# how many junction boxes on a circuit ??



## carpenter123 (Jan 7, 2013)

I've been doing some work in my basement and as I'm pulling down and the ceiling tiles I'm finding junction boxes everywhere. Im drywalling part of the ceiling over to a bulk head and there are a couple junction boxes that need to get moved to the unfinished portion of the ceiling ( will be a drop ceiling in that area ) Is there an allowed number of junction boxes on one circuit ?? On one circuit I've followed so far I've counted 3. I want to get all the wiring in other rooms cleaned up before I drywall my rec room ceiling because that ceiling is the perfect spot to re route wires if needed. Thanks in advance for your help.


----------



## 480sparky (Feb 1, 2009)

Yes. The number, however, is expressed as an equation.

∞-1.


----------



## MTN REMODEL LLC (Sep 3, 2010)

480sparky said:


> Yes. The number, however, is expressed as an equation.
> 
> ∞-1.


Why -1 ?????? (Can I get a quote on that):laughing:

Happy New Year


----------



## 480sparky (Feb 1, 2009)

MTN REMODEL LLC said:


> Why -1 ?????? (Can I get a quote on that):laughing:
> 
> Happy New Year


Because you can actually reach ∞-1. But you can never get to ∞.


----------



## MTN REMODEL LLC (Sep 3, 2010)

480sparky said:


> Because you can actually reach ∞-1. But you can never get to ∞.

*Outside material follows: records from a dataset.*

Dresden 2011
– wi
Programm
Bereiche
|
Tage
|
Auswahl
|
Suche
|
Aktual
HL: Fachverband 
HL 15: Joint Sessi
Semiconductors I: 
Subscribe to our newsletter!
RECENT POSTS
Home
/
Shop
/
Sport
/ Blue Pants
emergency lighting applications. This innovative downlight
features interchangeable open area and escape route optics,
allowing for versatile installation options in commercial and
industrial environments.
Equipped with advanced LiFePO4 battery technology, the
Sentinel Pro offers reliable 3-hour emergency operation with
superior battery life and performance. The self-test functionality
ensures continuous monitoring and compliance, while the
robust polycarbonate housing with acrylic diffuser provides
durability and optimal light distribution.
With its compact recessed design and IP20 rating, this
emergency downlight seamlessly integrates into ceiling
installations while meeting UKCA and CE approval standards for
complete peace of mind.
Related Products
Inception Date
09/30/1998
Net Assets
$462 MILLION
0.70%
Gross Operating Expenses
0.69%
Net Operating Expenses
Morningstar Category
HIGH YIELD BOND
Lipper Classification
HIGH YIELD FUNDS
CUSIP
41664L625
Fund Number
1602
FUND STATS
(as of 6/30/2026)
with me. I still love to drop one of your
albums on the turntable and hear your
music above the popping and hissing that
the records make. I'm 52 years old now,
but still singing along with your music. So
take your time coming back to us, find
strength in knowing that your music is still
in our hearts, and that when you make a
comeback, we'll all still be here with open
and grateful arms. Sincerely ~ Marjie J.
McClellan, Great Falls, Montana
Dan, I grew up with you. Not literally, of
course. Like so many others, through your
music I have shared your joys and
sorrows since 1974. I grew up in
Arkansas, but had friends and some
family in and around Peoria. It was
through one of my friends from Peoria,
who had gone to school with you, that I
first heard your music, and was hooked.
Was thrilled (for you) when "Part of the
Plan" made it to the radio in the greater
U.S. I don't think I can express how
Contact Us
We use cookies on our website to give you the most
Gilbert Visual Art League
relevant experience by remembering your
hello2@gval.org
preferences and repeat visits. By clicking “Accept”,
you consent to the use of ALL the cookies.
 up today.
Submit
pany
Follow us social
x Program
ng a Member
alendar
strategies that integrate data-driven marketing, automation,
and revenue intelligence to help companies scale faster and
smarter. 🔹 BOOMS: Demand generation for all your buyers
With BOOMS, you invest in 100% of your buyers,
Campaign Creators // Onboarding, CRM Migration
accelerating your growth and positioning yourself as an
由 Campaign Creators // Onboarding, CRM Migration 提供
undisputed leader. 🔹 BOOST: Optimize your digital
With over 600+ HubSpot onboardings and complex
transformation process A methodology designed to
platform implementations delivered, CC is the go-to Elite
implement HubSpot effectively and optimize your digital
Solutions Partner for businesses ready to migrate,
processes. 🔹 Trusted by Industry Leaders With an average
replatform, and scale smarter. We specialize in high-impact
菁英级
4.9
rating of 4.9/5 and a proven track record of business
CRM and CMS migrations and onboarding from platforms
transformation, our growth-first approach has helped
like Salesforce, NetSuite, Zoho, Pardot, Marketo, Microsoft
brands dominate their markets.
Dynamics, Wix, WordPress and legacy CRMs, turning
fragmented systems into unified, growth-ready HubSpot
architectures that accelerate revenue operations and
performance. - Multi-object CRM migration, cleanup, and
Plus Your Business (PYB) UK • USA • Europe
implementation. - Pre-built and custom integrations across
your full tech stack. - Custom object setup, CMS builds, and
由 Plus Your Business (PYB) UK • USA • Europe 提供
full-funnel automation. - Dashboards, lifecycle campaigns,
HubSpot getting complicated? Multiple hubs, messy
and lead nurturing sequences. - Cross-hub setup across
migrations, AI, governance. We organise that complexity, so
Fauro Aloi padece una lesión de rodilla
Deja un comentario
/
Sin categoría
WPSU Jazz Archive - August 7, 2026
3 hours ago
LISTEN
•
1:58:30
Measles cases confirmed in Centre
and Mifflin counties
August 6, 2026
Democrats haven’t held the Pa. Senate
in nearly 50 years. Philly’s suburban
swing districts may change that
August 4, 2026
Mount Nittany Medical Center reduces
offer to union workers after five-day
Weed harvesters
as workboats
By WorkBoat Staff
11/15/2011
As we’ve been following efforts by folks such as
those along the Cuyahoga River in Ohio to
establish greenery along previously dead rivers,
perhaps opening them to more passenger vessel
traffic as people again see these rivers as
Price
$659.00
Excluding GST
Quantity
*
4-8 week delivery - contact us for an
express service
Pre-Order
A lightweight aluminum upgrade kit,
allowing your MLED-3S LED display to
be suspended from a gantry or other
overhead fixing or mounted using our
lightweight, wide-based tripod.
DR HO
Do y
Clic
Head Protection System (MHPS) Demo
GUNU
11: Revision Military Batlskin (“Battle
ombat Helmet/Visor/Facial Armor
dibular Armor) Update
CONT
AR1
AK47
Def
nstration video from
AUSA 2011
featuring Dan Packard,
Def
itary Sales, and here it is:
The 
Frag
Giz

OK.....I'll take your word on that.:whistling

Would ya happen to know: If God is all powerfull, can he/she make a rock that he/she can't lift.?????

(Maybe that belongs in the escavation thread?)

Happy New Year


----------



## rselectric1 (Sep 20, 2009)

Save yourself a ton of electrical work and just use several access panels similar to this.

http://www.amazon.com/Oatey-34055-6-Inch-9-Inch-Access/dp/B000DZGM2C

They are paintable and will save you a lot of headaches.

We try to treat the boxes with a metal round paintable cover with lipped edges when possibe, but when it comes to HVAC dampers, water shut offs, doorbell transformer, island feed boxes, etc., these things are great.

The only completely clean ceilings in basements in my experience have been hack jobs where they drywalled over everything. It's only a matter of time until you need to access the mechanicals and then you get swiss cheese.

(Edit-don't forget your smoke co detector down there)


----------